Søren Kjærgaard, Ben Street, Andrew Cyrille – Femklang (2011)
Søren Kjærgaard est un pianiste danois, plutôt jeune, car il est né en soixante-dix-huit, à l’époque de l’enregistrement il était donc âgé de trente-trois ans. Ben Street, le bassiste, est américain, il a enregistré aux côtés d’Andrew Cyrille, mais aussi Sam Rivers, Tom Harrell, Billy Hart ou Kurt Rosenwinkel ainsi que sur des dizaines d’albums, en fait, c’est un musicien très recherché…
Andrew Cyrille n’est plus à présenter, il a fait le tour de tant de choses et est arrivé à une telle maturité qu’il faut parler de « sagesse », le concernant. La sagesse, pour un musicien tel que lui, serait de ne jouer que les notes essentielles, celles exigées par la situation à l’exclusion de toutes les autres qui ne seraient que parasites.
Ce que l’on conçoit si bien de la part d’un vétéran est étonnamment à l’œuvre ici, dans le jeu du plus jeune, et quelque chose de miraculeux se produit qui est perceptible à celui qui écoute et se concentre. Point de mélodie, de thème ou de faribole, il ne se passe en fait rien qui ne soit essentiel, du minimalisme avec une petite dose de musique répétitive, de temps à autres.
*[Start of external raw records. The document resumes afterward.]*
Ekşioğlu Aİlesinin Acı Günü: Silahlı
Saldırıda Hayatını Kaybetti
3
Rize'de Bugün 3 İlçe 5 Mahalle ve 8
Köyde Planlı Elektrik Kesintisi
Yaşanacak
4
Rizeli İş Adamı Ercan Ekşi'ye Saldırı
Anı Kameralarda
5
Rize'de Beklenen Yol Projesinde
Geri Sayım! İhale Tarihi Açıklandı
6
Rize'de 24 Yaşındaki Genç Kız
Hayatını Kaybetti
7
Elles tombent comme des gouttes de pluie, les notes du piano, elles descendent et font résonner le silence avec une évidence folle, chacune est à sa place et n’aurait pu être interchangeable. Les sons s’imbriquent logiquement en un ordre juste, et pourtant incroyable.
Chaque pièce est à sa place dans cette suite de neuf séquences tellement étonnantes, chacune répond à une façon d’ordonner les sons, pour que la beauté naisse, en même temps que la sérénité, comme narguant le désordre des choses en traçant une voie nouvelle…
Ici chacun est merveilleux, sage et parfait. L’art du trio piano, basse, batterie est difficile, j’en ai écouté pas mal, mais celui-ci me semble le plus étonnant peut-être, par exemple on y entend peu de virtuosité, mais on sait qu’ils se situent au-delà…
Il n’y a rien de démonstratif, jamais. Les trois sont à l’os : économe mais suffisant. Comme si tout avait été dit et que l’heure était à la synthèse. Juste l’essentiel. Le brut. La juste note.